Les 70 employés concernés ont été prévenus vendredi, a fait savoir par courriel le porte-parole de GE Aviation, Perry Bradley, en évoquant la nécessité, pour l’entreprise, d’adapter sa cadence de production aux conditions de marché. Celui-ci a souligné que la situation était « temporaire ».

General Electric et Safran Aircraft Engine détiennent conjointement CFM International, qui construit les moteurs des 737 MAX, cloués au sol depuis mars 2019 dans la foulée de deux écrasements mortels survenus à cinq mois d’intervalle.

« CFM travaille en étroite collaboration avec Boeing, les compagnies aériennes qui sont clientes chez nous ainsi que nos fournisseurs dans la foulée de la récente décision de (l’avionneur américain prise le mois dernier) », a écrit M. Bradley.

Un peu moins de 600 personnes sont affectées à la production chez GE Aviation à Bromont. L’effectif total du site est estimé à environ 900 employés.

GE Aviation avait obtenu une subvention de 12 millions de la part du gouvernement québécois en 2017 dans le cadre d’un investissement de 238 millions à son usine de Bromont visant à créer 115 nouveaux emplois. L’argent devait notamment servir à acquérir des équipements pour la fabrication de composantes de moteurs de nouvelle génération qui sont destinés aux appareils Boeing 737, Airbus A320neo et Comac C919.

Le ministère de l’Économie et de l’Innovation n’avait pas indiqué, vendredi après-midi, si la somme avait été versée en totalité.

En plus de donner de nouveaux maux de tête aux compagnies aériennes, notamment au Canada, la suspension de la production de l’avion 737 MAX a incité de nombreux fournisseurs du géant américain à s’ajuster.

Principal fournisseur de Boeing, Spirit AeroSystems a également fait savoir vendredi qu’elle comptait mettre à pied quelque 2800 travailleurs — soit environ 20 % de son effectif total — à son site situé à Wichita, dans l’État du Kansas.

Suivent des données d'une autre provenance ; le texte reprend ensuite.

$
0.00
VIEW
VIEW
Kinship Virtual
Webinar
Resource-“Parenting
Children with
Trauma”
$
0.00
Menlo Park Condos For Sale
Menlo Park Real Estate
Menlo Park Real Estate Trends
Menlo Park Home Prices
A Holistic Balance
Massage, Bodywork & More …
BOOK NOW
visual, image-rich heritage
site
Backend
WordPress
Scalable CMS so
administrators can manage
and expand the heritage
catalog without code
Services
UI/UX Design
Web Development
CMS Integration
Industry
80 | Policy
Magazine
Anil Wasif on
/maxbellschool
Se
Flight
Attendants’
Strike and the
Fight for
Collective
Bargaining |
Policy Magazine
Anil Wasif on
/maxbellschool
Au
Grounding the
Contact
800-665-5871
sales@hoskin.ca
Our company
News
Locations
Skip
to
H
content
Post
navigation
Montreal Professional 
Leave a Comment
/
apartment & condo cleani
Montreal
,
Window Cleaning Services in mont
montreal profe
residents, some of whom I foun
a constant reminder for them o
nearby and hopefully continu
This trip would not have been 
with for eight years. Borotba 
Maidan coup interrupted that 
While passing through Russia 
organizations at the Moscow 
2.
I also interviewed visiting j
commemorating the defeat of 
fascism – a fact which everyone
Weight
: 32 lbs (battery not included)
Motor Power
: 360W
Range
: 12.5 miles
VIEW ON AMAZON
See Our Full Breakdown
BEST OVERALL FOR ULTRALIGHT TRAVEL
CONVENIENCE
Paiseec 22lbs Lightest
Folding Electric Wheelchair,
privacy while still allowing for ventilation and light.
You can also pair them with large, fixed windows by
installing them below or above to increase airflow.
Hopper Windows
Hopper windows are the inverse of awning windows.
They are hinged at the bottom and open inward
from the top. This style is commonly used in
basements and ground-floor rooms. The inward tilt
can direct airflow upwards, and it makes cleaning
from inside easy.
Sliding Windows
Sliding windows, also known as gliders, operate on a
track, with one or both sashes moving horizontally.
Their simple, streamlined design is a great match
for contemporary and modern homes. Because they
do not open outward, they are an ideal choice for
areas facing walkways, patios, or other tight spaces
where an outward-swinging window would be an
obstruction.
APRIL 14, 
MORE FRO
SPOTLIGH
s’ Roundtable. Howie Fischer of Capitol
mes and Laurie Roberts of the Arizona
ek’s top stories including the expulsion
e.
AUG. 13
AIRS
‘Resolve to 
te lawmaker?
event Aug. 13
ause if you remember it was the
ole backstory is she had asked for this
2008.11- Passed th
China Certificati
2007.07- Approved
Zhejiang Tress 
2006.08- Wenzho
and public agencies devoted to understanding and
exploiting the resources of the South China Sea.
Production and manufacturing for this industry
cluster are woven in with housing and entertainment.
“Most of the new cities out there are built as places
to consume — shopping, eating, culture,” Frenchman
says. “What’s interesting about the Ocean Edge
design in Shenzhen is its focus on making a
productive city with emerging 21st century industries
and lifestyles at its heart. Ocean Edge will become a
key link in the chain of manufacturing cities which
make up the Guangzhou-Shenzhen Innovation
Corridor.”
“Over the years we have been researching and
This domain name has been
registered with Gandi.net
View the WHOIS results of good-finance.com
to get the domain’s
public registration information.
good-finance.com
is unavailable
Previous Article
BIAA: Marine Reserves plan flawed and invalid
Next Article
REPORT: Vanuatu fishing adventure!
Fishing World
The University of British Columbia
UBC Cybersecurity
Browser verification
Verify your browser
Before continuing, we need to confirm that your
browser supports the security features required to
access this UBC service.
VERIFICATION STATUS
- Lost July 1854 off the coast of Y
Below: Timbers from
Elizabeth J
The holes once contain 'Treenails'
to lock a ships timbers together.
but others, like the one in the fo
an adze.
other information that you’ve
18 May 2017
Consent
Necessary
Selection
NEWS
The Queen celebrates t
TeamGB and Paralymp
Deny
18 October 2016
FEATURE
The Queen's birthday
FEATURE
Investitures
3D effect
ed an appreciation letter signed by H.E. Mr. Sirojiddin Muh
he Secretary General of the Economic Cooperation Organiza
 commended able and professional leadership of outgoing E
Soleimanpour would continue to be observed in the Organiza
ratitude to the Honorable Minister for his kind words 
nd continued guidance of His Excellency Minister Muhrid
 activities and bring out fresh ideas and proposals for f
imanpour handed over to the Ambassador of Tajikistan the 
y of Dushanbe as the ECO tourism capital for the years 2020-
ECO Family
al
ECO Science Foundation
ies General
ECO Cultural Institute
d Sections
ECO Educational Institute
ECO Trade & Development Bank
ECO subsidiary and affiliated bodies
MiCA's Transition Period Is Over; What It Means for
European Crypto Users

« Cette décision difficile est néanmoins nécessaire en raison de l’incertitude entourant le moment où l’on reprendra la production ainsi que la cadence », a souligné le président et chef de la direction de Spirit, Tom Gentile.

Dans le but d’élargir ses liens avec Airbus, Spirit avait entre autres acquis l’usine de Bombardier située à Belfast, en Irlande du Nord, où l’on fabrique les ailes de l’A220. L’entreprise avait également mis la main sur des sites à Casablanca et au Texas.